On Dec. 17, the panel deemed submitted for resolution the cases filed against all those who failed to submit their counteraffidavits in the earlier hearings.
The panel is at a loss as to why the other respondents failed to participate in the preliminary investigation and submit counteraffidavits.
Suarez said all the subpoenas to the respondents were sent by registered mail and personal service with the assistance of the office of the mayor of Mamasapano as well as the Coordinating Committee on the Cessation of Hostilities.
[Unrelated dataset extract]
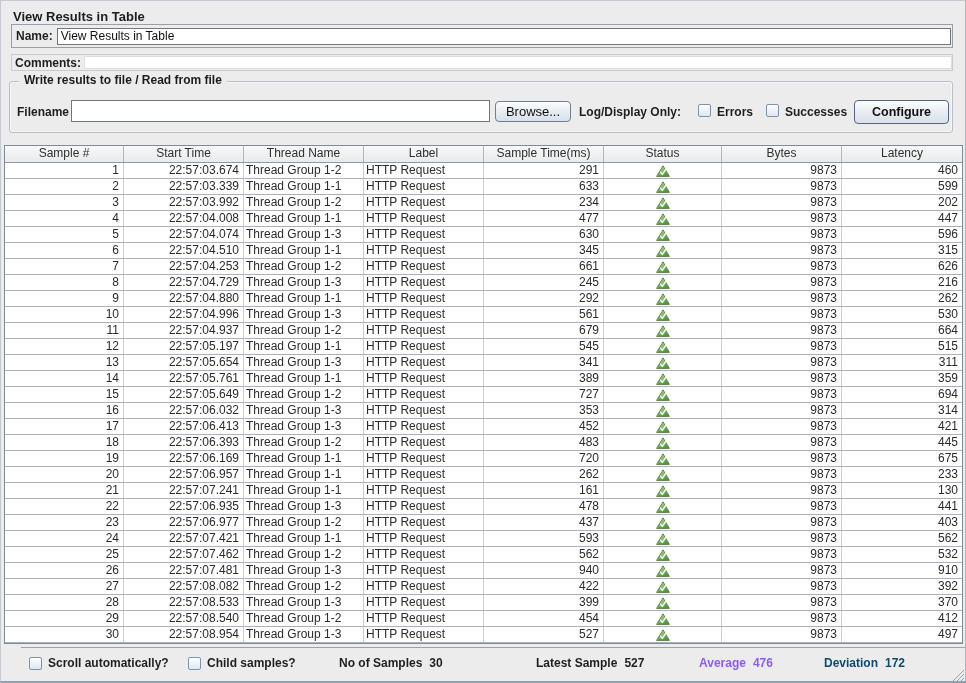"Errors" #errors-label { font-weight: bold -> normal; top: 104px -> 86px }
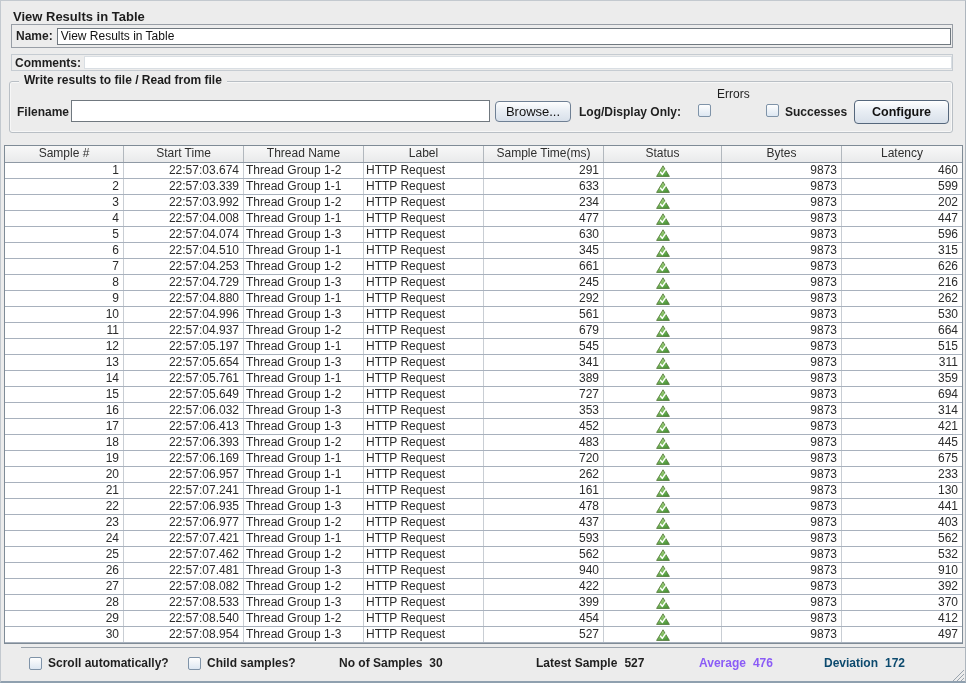"Average 476" #average-stat { color: #8b5cf6 -> #b91c1c }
He said returns or documents signifying that the subpoeanas were received have been sent back to the DOJ, but those who did receive them still failed to submit their counteraffidavits.
“As of the moment it appears that the notices were ignored,” Suarez said.
The cases pending before the DOJ panel pertain to the deaths of 35 of the 44 members of the Philippine National Police-Special Action Force that participated in Oplan Exodus, an operation to capture suspected Malaysian terrorist Zulkifli bin Hir alias Marwan who was reported hiding in Mamasapano.
The 35 members of the 55th Special Action Company were surrounded and trapped in a cornfield in Barangay Tukanalipao and shot at by the Moro guerrilla fighters and PAGs. Only one survived the carnage.
The case was recommended against the respondents in September 2015 by a special task force composed of NBI agents and prosecutors from the DOJ’s National Prosecution Service. It presented its findings and recommendations on the Mamasapano encounter in April 2015.